Não é a toa que
dizem que o frio nos desperta para algumas reflexões, alguns
pensamentos que ficam nas paredes de nosso cérebro vem a tona, e com
essas reflexões, se aproxima junto algumas atitudes das quais não
estamos muito acostumados a ver, senão motivados.
O dia propriamente
dito foi de sábado agora, mais precisamente dia vinte de julho de
dois mil e treze, data em que estamos em um curso de Doutorado em
Direito.
Eram mais ou menos
cinco e quarenta da manhã quando acordei, olhei pela janela e vi que
não havia ainda clareado, coisa que é costume em nosso país natal,
mas que pelo sul do continente sulista da América Latina, isso não
acontece.
Aqui costuma a
amanhecer por volta de umas oito e meia da manhã nessa época, e
escurece lá pelas cinco e vinte mais ou menos.

[O que fazer]: Retome o relato sobre a madrugada fria a partir da última frase apresentada.

Entradas de dados armazenados:
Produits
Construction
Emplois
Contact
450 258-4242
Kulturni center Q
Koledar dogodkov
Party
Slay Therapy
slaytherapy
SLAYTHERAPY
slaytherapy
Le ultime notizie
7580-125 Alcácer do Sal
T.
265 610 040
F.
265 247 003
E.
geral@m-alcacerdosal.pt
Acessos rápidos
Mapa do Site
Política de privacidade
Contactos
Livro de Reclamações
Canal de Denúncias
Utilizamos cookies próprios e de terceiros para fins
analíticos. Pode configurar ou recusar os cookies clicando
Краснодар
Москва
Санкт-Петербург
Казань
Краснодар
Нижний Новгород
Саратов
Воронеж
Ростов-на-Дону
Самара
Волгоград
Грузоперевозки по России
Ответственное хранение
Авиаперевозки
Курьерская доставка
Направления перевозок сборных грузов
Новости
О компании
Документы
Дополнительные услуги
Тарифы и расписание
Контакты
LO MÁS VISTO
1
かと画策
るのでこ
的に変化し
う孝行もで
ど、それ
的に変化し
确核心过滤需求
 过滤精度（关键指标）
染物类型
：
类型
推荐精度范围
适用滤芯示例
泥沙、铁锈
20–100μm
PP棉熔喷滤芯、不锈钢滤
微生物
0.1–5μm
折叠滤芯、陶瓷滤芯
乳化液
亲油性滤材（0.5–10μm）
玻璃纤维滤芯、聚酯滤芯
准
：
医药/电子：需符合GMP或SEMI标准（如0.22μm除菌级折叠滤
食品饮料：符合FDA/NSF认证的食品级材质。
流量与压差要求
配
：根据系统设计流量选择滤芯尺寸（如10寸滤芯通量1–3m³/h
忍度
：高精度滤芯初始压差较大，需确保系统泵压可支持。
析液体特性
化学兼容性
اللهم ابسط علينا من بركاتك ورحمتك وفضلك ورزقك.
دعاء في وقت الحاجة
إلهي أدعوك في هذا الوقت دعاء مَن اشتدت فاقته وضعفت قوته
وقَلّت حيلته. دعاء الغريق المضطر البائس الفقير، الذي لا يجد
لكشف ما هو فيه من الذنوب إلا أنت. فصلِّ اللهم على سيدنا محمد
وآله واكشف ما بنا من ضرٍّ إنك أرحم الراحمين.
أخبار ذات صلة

[Resposta ao exercício]:
Com quase uma
semana de curso, todos falavam do frio que estava assolando a cidade
de Buenos Aires, mas que para meu padrão de conforto ambiental, não
era nada tão diferente assim da capital Paulista, coisa de seus
vinte e dois graus, mas com a agravante de que vinha do sul, um vento
polar.
Esse vento polar
tomava conta das ruas da capital Argentina, mas não me afetava,
simplesmente brincava com os colegas de sala que eu pagaria para ver
o frio Argentino.
Com toucas,
cachecóis, luvas, calças por baixo, as colegas que vieram de mais
ao norte do país, já estavam se queixando da geleira que estava
fazendo, mas como falei, nada que um bom chocolate quente, ou um chá
não retirasse aquela sensação de inverno.
Costumamos a
brincar com principalmente as colegas mulheres, se elas estariam
preparadas para ir para o polo Sul, pois lá sim, o frio seria de
matar.
Ríamos,
brincávamos mas não nos dávamos conta de que uma frente fria
chegaria em pouco tempo, trazendo com ela o famoso Vento Polar, e
isso iria fazer a grande diferença entre um pequenino frio, e um
verdadeiro frio, da qual estávamos apostando que não iríamos
encarar.
Pois bem, o frio
foi chegando aos poucos na cidade, e num piscar de olhos ele já
estava invadindo nossa pele, veio para ficar.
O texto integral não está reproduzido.